In contrast, Bristol has adopted a different definition of smartness and is very open about its plans to spend its £3 million runner-up prize on investing in people and experiences.
Like other cities, part of its plan is to make a wealth of government data work for people through mobile apps and online services.
An early example is the Hills Are Evil app, which defines accessible travel routes around the city for wheelchair-users and others with mobility issues. This provides information on hills, rough surfaces and drop-kerb facilities.
In a potentially more controversial — if popular — move, the council is also making sensitive information on restaurant and café performance ratings available from its food premises inspections.

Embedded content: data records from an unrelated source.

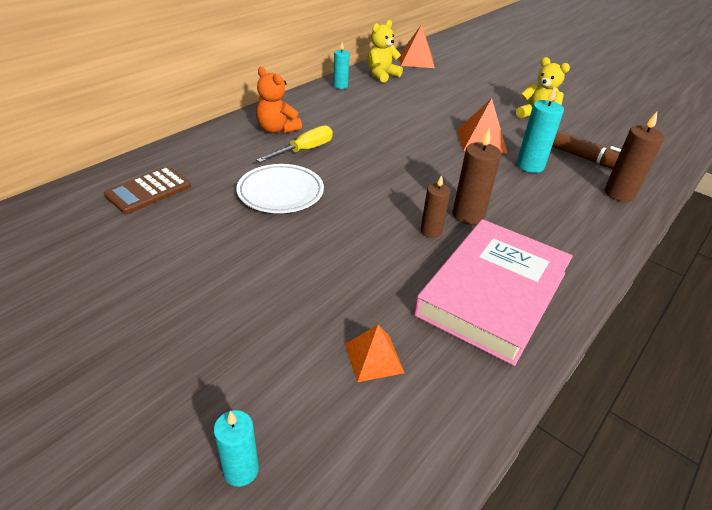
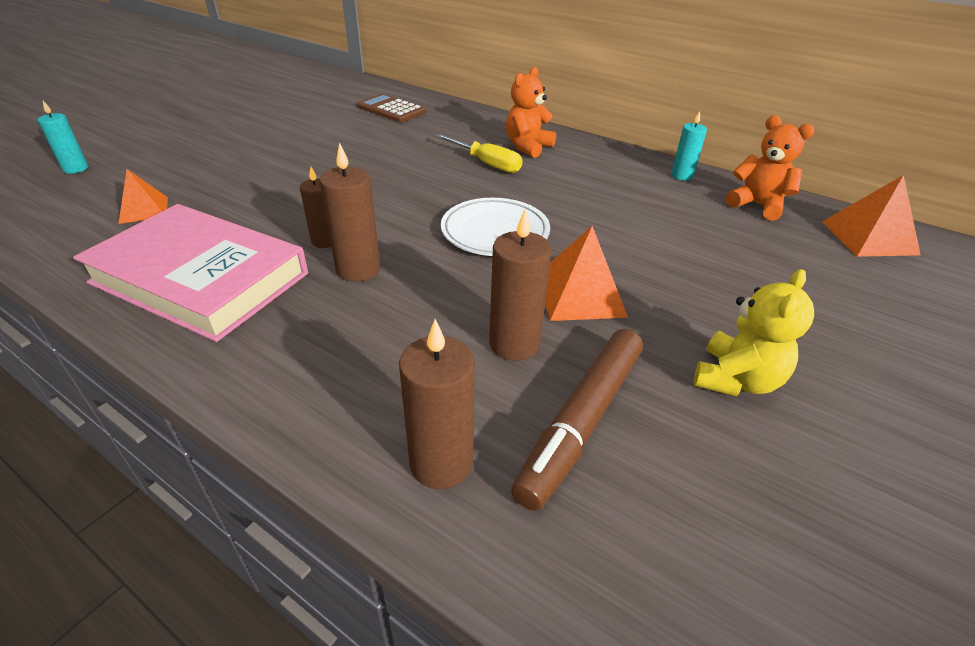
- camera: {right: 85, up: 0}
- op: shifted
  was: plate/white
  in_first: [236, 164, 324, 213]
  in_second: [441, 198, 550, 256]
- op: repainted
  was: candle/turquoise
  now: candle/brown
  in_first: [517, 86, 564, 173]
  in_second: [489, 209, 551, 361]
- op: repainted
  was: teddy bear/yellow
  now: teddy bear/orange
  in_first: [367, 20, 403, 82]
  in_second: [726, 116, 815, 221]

It also reports on its own renewable energy company and investments made with European Investment Bank Funding into wind turbines and retrofitting 28,000 social housing units with solar panels and smart energy metres. The city has won the prestigious European Green Capital title.
Perhaps the most intrusive aspect of the digital city life will be experienced in simply walking round conurbations of the future and interacting with virtual technology. Facial recognition will be standard for both security and convenience. Smart shopping labels and contactless payment systems will become the norm.
Virtual stores and digital changing rooms will be an accepted part of life. There will be little privacy either. Highly personalised marketing and information messages will come at the cost of personal data gathered from a ubiquitous array of behavioural sensors embedded within the urban environment.
Not all data gathering will be beneficial, as Amsterdam found recently when an app was developed to pull together publicly available information of high-income, low-reported crime and broken streetlights. The Makkie Klauwe app means “easy pickings” in Amsterdam slang.
In a more pressing move to improve the quality of urban environments now, the Government is coming under growing pressure to cut particulate pollution from diesel vehicles. This follows the latest ruling in a long-running battle over clean air.
The European Court of Justice has decided that judges must force ministers to clean up illegally high levels of nitrogen dioxide in city atmospheres as soon as possible after a case brought in Luxembourg by ClientEarth, a non-profit group of activist environmental lawyers.
ClientEarth says the Government now has no choice but to restrict diesel emissions and ministers could be forced into a major retrofit of pollution controls on buses and lorries.
Diesel cars may also be banned from cities and new technology could be installed to ensure that diesel cars comply with manufacturers’ emission data.
The Government was meant to have cleaned up nitrogen dioxide pollution in cities by 2015 but wanted to push back the goal until 2030. A major problem for politicians is that after many years of trying to encourage drivers to buy diesel cars that produce lower CO2 emissions, they may soon be obliged to perform a U-turn.